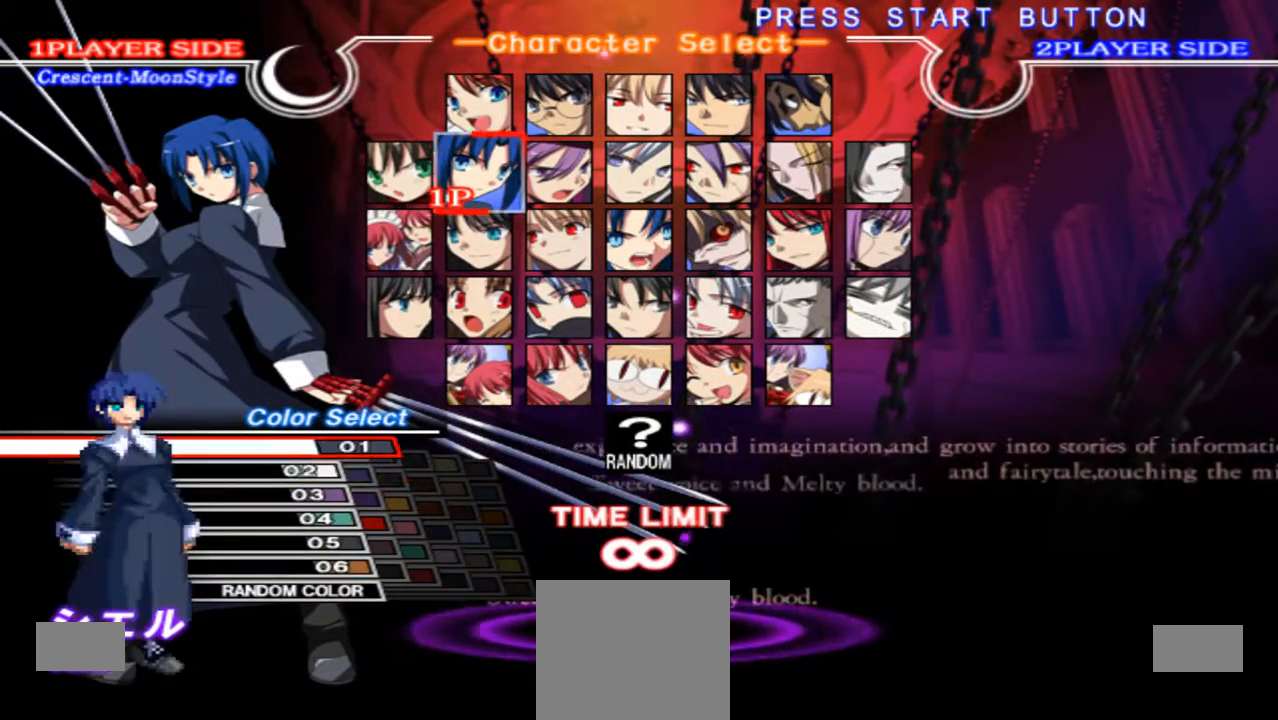
{"buttons": [], "left_stick": "center", "right_stick": "center", "events": [[133, "X", "down"], [233, "X", "up"]]}
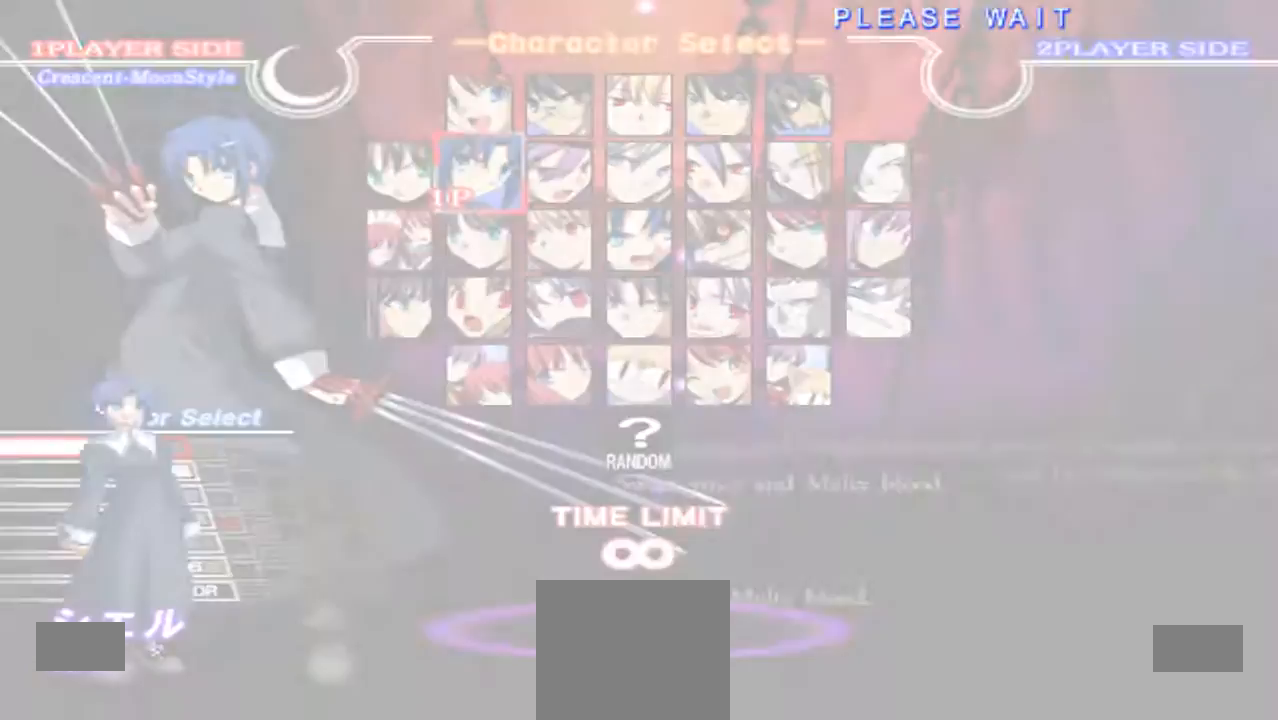
{"buttons": [], "left_stick": "center", "right_stick": "center", "events": []}
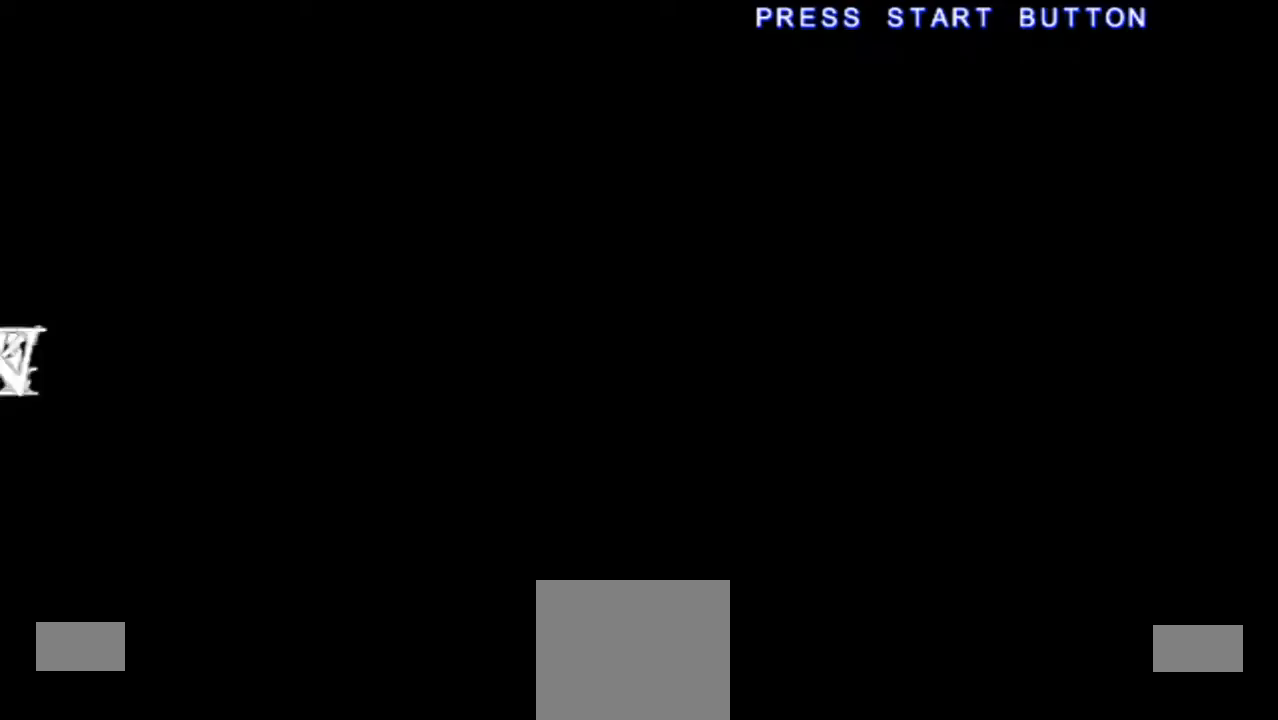
{"buttons": [], "left_stick": "center", "right_stick": "center", "events": []}
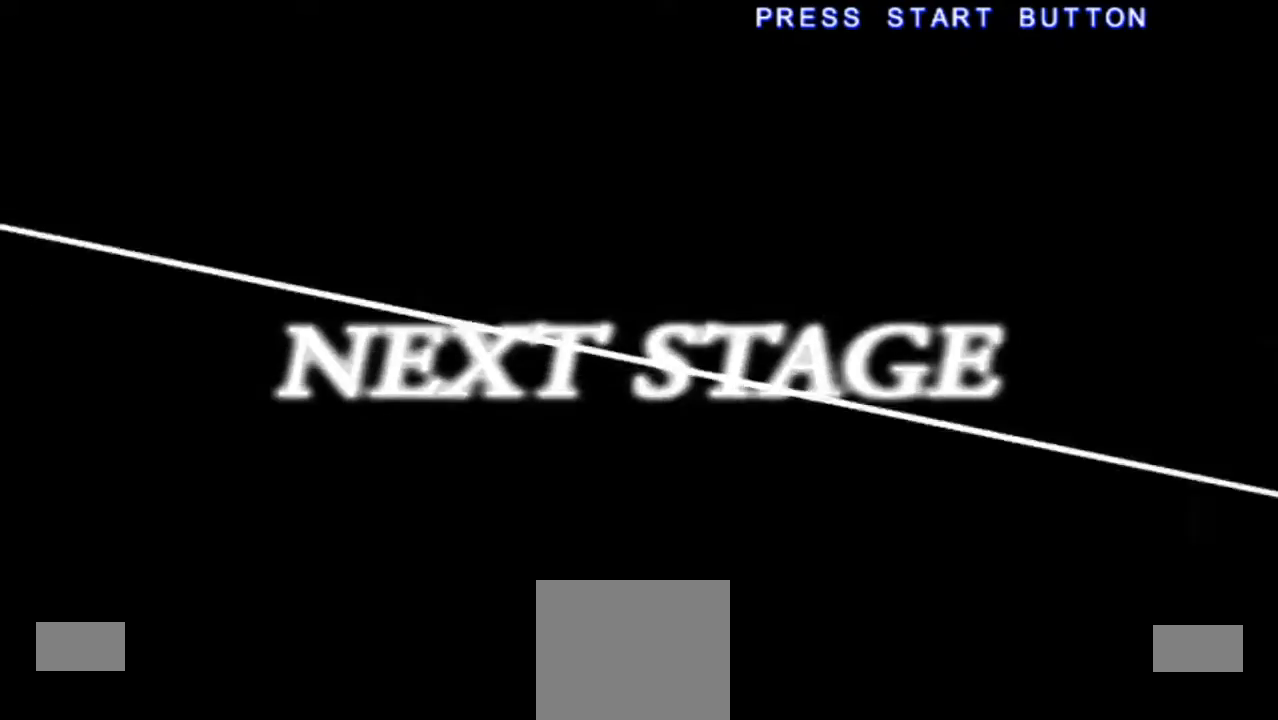
{"buttons": [], "left_stick": "center", "right_stick": "center", "events": []}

● ● ●

Task to carry out: Output the full material exactly as given, without its pictures.

Task response:
{"buttons": [], "left_stick": "center", "right_stick": "center", "events": [[133, "X", "down"], [233, "X", "up"]]}
{"buttons": [], "left_stick": "center", "right_stick": "center", "events": []}
{"buttons": [], "left_stick": "center", "right_stick": "center", "events": []}
{"buttons": [], "left_stick": "center", "right_stick": "center", "events": []}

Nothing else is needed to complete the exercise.